SINGAPORE (Aug 29): Raffles Education Corporation swung back into profitability in FY18 ended June with $10.7 million in earnings from a net loss of $1.8 million in FY17, thanks to a net fair value gain from its investment properties.
Earnings per share came in at 0.9 cent, a reversal from a loss per share of 0.17 cent in the previous year.
Raffles Education said it benefited from a $53.0 million gain from its investment properties in OUCL and Oriental University of City Holdings (HK), a $7.7 million gain from the investment properties in Parramatta, Australia and $1.7 million gain from its investment properties in Bangkok, Thailand.
Together, the net fair value gain enjoyed was $64.9 million, up from the year ago's $12.79 million.
Revenue in the year edged up 0.6% to $96.8 million from the previous year, while operating income shrank 61% to $4.4 million, mainly due to the absence of gain due to the sale of OUCL and Oriental University of City Holdings (HK) in FY17.
The company also faced higher personnel, depreciation and amortisation and finance costs in the year. Net asset value per share shrank to 45.09 cents as at June 30, from 54.6 cents three months ago.
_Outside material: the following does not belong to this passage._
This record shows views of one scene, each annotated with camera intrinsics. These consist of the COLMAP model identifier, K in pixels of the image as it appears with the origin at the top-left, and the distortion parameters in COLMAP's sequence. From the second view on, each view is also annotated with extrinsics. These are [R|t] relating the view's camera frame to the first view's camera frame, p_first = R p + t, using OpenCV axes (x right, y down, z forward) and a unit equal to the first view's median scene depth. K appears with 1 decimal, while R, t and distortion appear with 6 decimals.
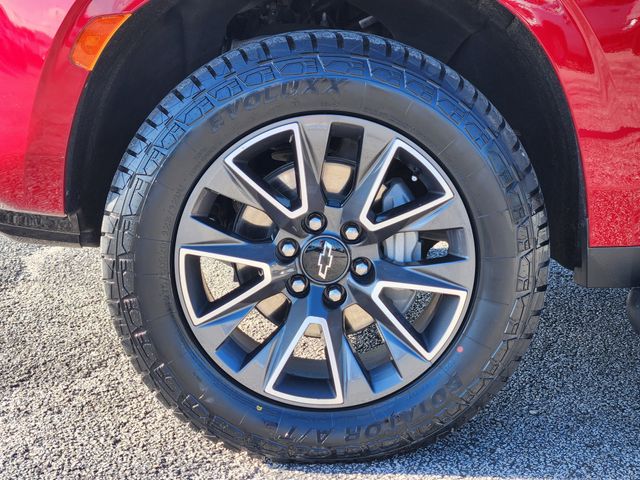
lens RADIAL K [[1200.8, 0, 320.0], [0, 1200.8, 240.0], [0, 0, 1]] dist [-0.135741, 0.025166]
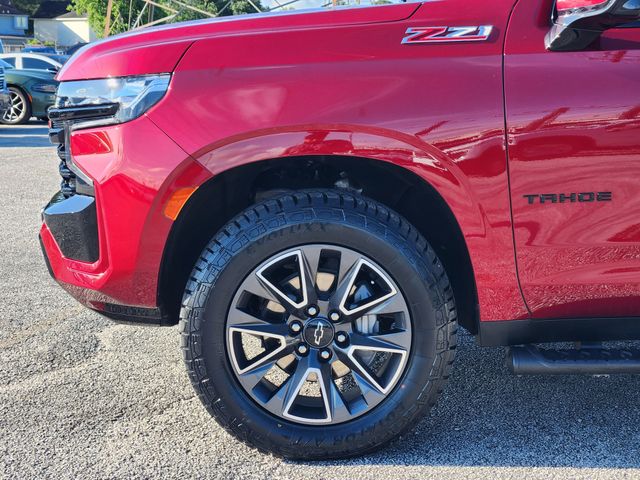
lens RADIAL K [[1193.6, 0, 320.0], [0, 1193.6, 240.0], [0, 0, 1]] dist [-0.603718, 6.827346]
pose [[0.999838, -0.017959, -0.001151, 0.009933], [0.017858, 0.998068, -0.059512, -0.013114], [0.002218, 0.059482, 0.998227, -0.601218]]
"The challenging global education environment, currency volatility, increasing interest rates and increasing competition continue to impact the group," says Raffles Education in its outlook.
”The group continues to streamline and restructure its operations for better cost management and improved efficiency.”
Shares in Raffles Education ended 0.3 cent lower at 15 cents on Wednesday.